4. The preparation method according to claim 3, characterized in that, The deprotection reaction step includes the following extraction process: rotary evaporation to remove organic solvent, followed by dilution with water, adjusting the solution to alkaline using sodium hydroxide, extracting the organic phase and removing the solvent, and then separating the S-2-amino-N-(4-(2-fluoroethoxy)phenyl)-3-phenylpropionic acid amide by silica gel column chromatography.
5. The preparation method according to claim 3, characterized in that, The methods for synthesizing 4-(2-fluoroethoxy)aniline include: Dissolve 4-nitrophenol in DMF, add potassium carbonate, stir in an oil bath, and add 1-bromo-2-fluoroethane dropwise to react. After the reaction, extract the intermediate product. Dissolve ammonium chloride in water, add iron powder, and reflux at high temperature. Dissolve the intermediate product in methanol. After the ammonium chloride solution has been refluxed, add the intermediate product solution dropwise to the ammonium chloride solution and continue reflux to react. After the reaction is complete, remove methanol by rotary evaporation, dilute with water, and adjust the solution to neutral. Remove iron powder by suction filtration, and extract the organic phase. Dry to remove water from the organic phase, and rotary evaporate to obtain 4-(2-fluoroethoxy)aniline.
6. The preparation method according to claim 2, characterized in that, The extraction process in the amino acid acid protection reaction includes: extraction with ethyl acetate; the solvent removal process includes: drying the organic phase with anhydrous sodium sulfate to remove moisture from the organic phase, and after drying, removing the organic solvent from the organic phase by vacuum distillation.
7. The use of the compound as described in claim 1 in the preparation of a peptidase neurolysin enhancer.

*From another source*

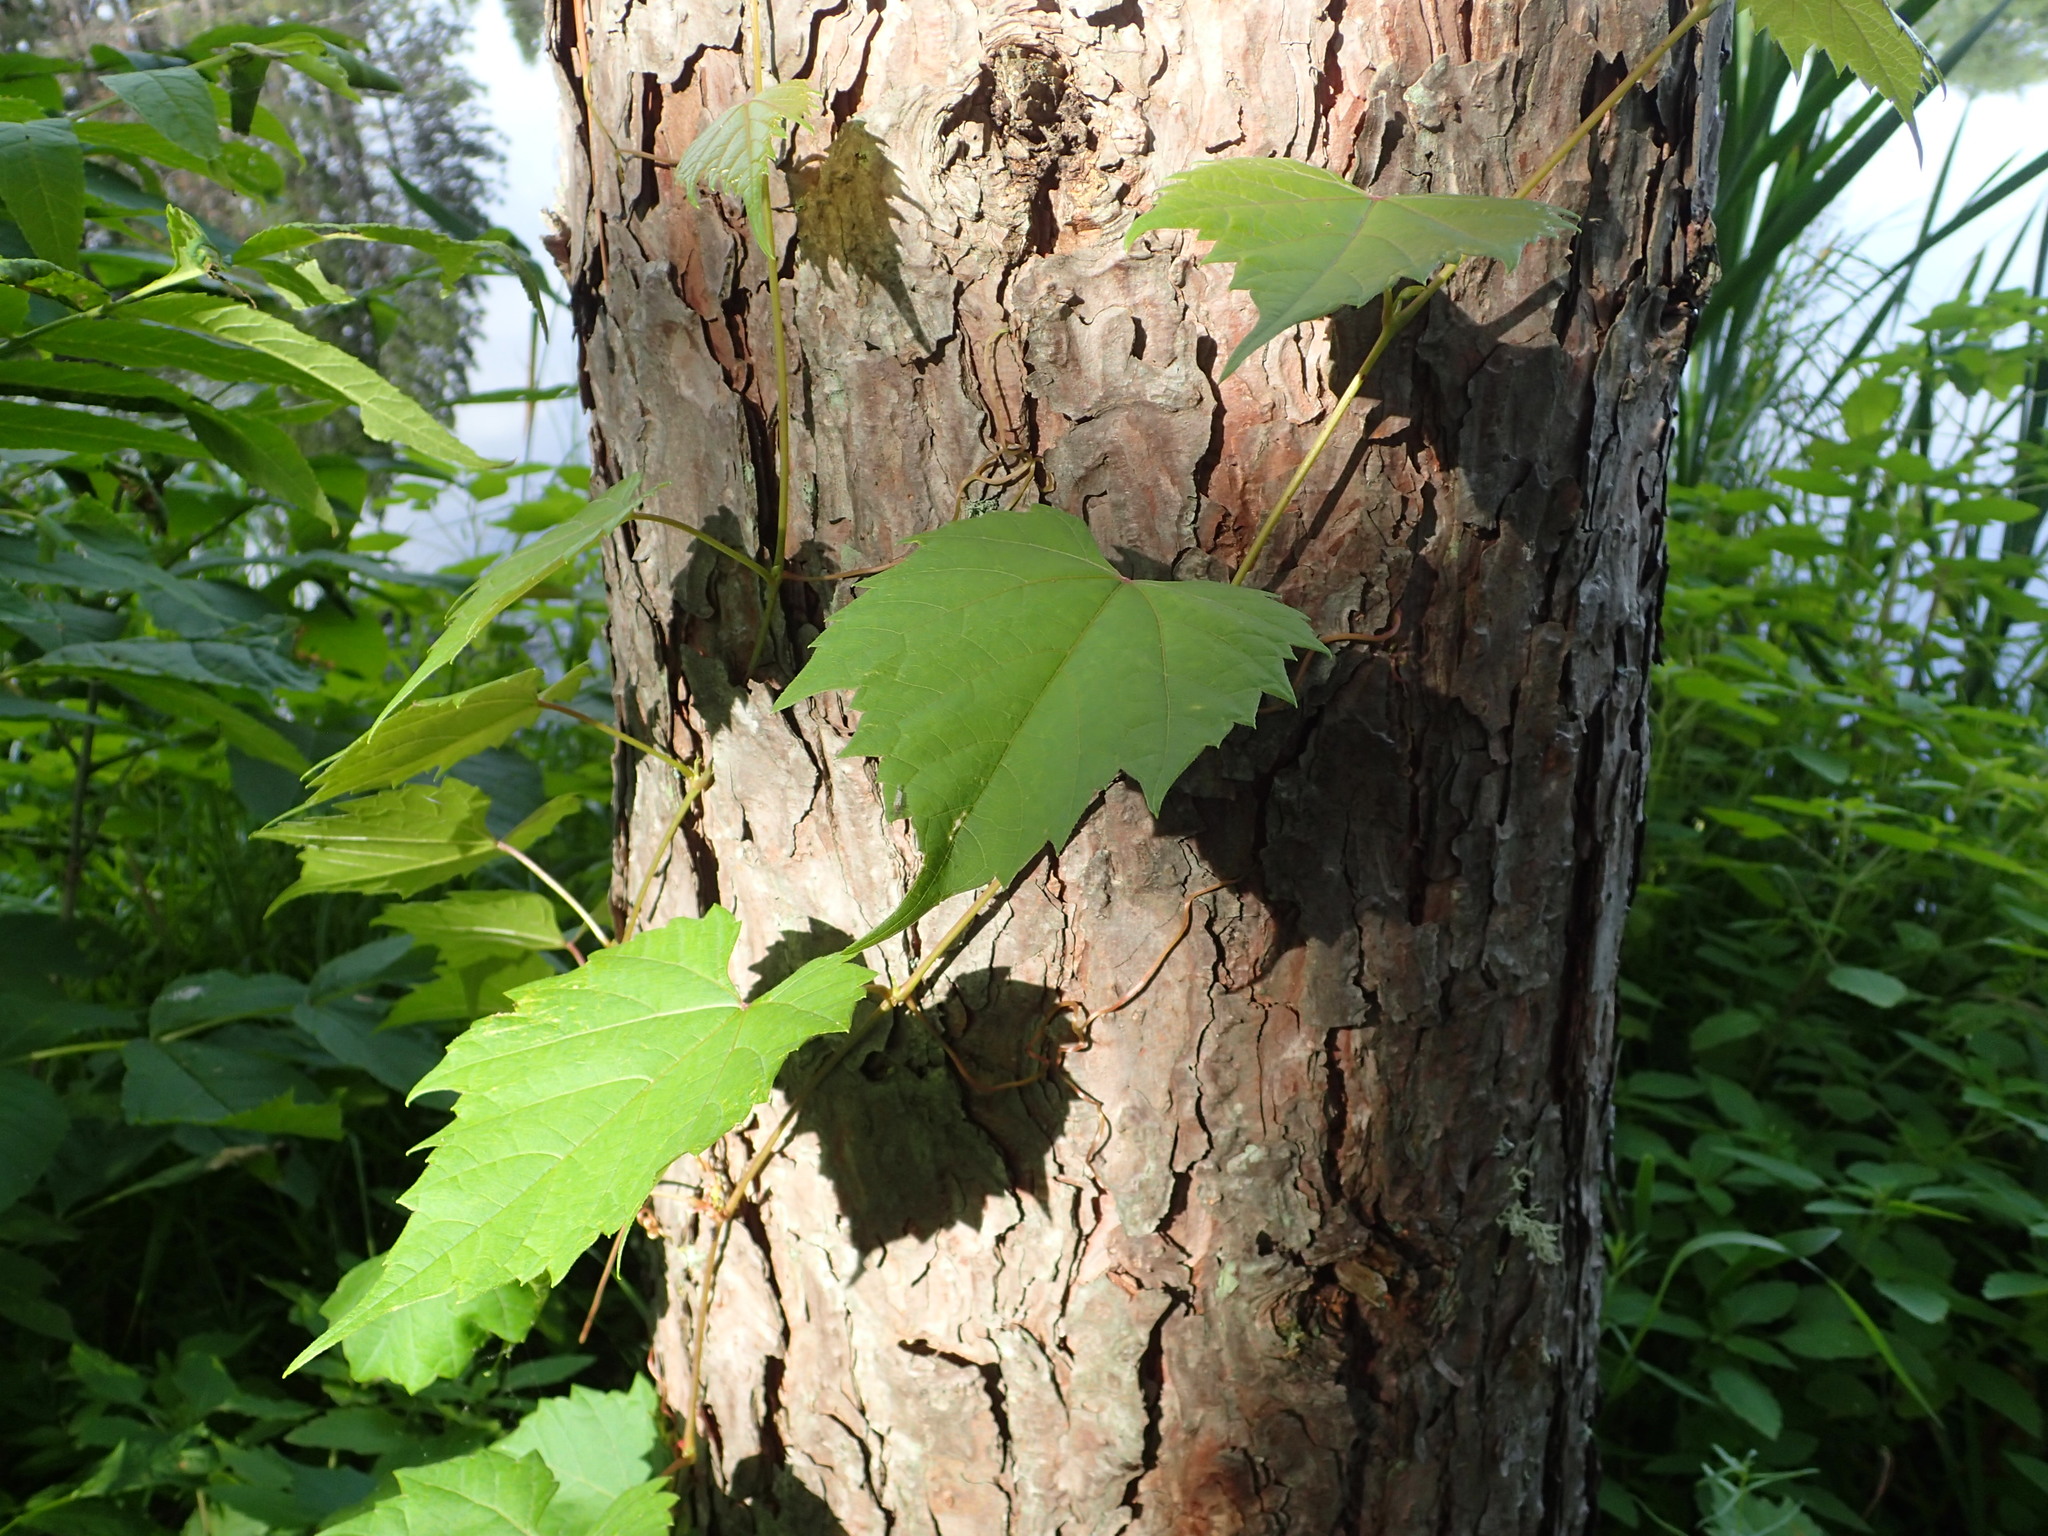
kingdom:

8. The application according to claim 7, characterized in that, The peptidase neurolysin enhancer is used to treat neurodegenerative diseases and peripheral inflammatory diseases; the neurodegenerative diseases include: Parkinson's disease, Alzheimer's disease, Lewy body dementia, multiple system atrophy, pure autonomic failure, and rapid eye movement sleep behavior disorder; the peripheral inflammatory diseases include: ischemic stroke, traumatic brain injury, and autism.
9. A pharmaceutical composition, characterized in that, It comprises the compound as described in claim 1 and a pharmaceutically acceptable carrier.